DiffVSR: Revealing an Effective Recipe for Taming Robust Video Super-Resolution Against Complex Degradations
This work solves the problem of robust video super-resolution for real-world applications with complex degradations, representing an incremental improvement by focusing on learning strategy over architectural complexity.
The paper tackles the challenge of applying diffusion models to video super-resolution (VSR) by addressing their failure on severely degraded videos, resulting in a method that excels in such scenarios with superior performance.

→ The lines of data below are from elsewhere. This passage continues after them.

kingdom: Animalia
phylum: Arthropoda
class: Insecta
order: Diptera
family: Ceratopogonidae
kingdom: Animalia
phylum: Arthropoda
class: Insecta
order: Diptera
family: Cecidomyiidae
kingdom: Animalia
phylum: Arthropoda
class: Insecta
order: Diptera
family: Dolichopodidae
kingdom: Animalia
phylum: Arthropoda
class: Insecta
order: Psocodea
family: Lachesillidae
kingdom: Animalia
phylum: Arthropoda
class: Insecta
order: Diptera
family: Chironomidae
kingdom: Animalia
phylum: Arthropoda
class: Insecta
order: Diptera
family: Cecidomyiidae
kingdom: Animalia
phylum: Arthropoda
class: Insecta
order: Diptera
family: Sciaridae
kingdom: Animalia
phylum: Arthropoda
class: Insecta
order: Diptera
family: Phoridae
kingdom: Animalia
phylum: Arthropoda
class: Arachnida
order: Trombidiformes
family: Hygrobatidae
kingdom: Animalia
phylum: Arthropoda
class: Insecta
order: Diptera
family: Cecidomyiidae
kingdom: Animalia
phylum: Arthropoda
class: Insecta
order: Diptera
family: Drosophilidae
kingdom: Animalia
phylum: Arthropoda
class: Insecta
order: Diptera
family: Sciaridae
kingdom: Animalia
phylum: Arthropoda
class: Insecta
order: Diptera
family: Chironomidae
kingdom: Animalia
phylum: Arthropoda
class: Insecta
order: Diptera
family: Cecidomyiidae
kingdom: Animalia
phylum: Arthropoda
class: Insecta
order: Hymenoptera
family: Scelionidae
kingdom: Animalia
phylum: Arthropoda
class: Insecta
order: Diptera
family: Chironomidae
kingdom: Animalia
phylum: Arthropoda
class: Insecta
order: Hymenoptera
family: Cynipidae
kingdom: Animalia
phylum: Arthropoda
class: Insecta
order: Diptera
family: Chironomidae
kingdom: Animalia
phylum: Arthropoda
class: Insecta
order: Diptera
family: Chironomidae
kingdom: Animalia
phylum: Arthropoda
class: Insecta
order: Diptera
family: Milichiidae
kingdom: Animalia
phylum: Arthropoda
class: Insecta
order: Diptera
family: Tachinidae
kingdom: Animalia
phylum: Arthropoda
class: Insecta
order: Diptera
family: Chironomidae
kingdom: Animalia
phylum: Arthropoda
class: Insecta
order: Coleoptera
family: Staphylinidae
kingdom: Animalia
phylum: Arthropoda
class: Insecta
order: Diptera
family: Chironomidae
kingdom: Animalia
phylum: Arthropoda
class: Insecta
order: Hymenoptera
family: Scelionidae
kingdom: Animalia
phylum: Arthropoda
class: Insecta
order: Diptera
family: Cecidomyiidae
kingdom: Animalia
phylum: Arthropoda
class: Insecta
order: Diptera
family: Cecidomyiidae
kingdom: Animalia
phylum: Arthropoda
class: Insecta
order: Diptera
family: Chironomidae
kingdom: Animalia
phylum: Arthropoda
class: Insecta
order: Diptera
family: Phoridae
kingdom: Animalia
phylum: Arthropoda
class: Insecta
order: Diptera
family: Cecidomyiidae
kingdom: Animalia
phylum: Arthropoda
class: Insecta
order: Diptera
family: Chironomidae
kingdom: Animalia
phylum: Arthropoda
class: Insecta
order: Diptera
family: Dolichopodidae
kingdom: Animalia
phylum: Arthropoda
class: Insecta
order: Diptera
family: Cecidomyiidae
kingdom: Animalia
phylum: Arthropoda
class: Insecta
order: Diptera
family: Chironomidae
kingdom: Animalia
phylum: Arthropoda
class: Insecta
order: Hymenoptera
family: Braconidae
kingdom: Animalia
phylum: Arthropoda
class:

Diffusion models have demonstrated exceptional capabilities in image restoration, yet their application to video super-resolution (VSR) faces significant challenges in balancing fidelity with temporal consistency. Our evaluation reveals a critical gap: existing approaches consistently fail on severely degraded videos--precisely where diffusion models' generative capabilities are most needed. We identify that existing diffusion-based VSR methods struggle primarily because they face an overwhelming learning burden: simultaneously modeling complex degradation distributions, content representations, and temporal relationships with limited high-quality training data. To address this fundamental challenge, we present DiffVSR, featuring a Progressive Learning Strategy (PLS) that systematically decomposes this learning burden through staged training, enabling superior performance on complex degradations. Our framework additionally incorporates an Interweaved Latent Transition (ILT) technique that maintains competitive temporal consistency without additional training overhead. Experiments demonstrate that our approach excels in scenarios where competing methods struggle, particularly on severely degraded videos. Our work reveals that addressing the learning strategy, rather than focusing solely on architectural complexity, is the critical path toward robust real-world video super-resolution with diffusion models.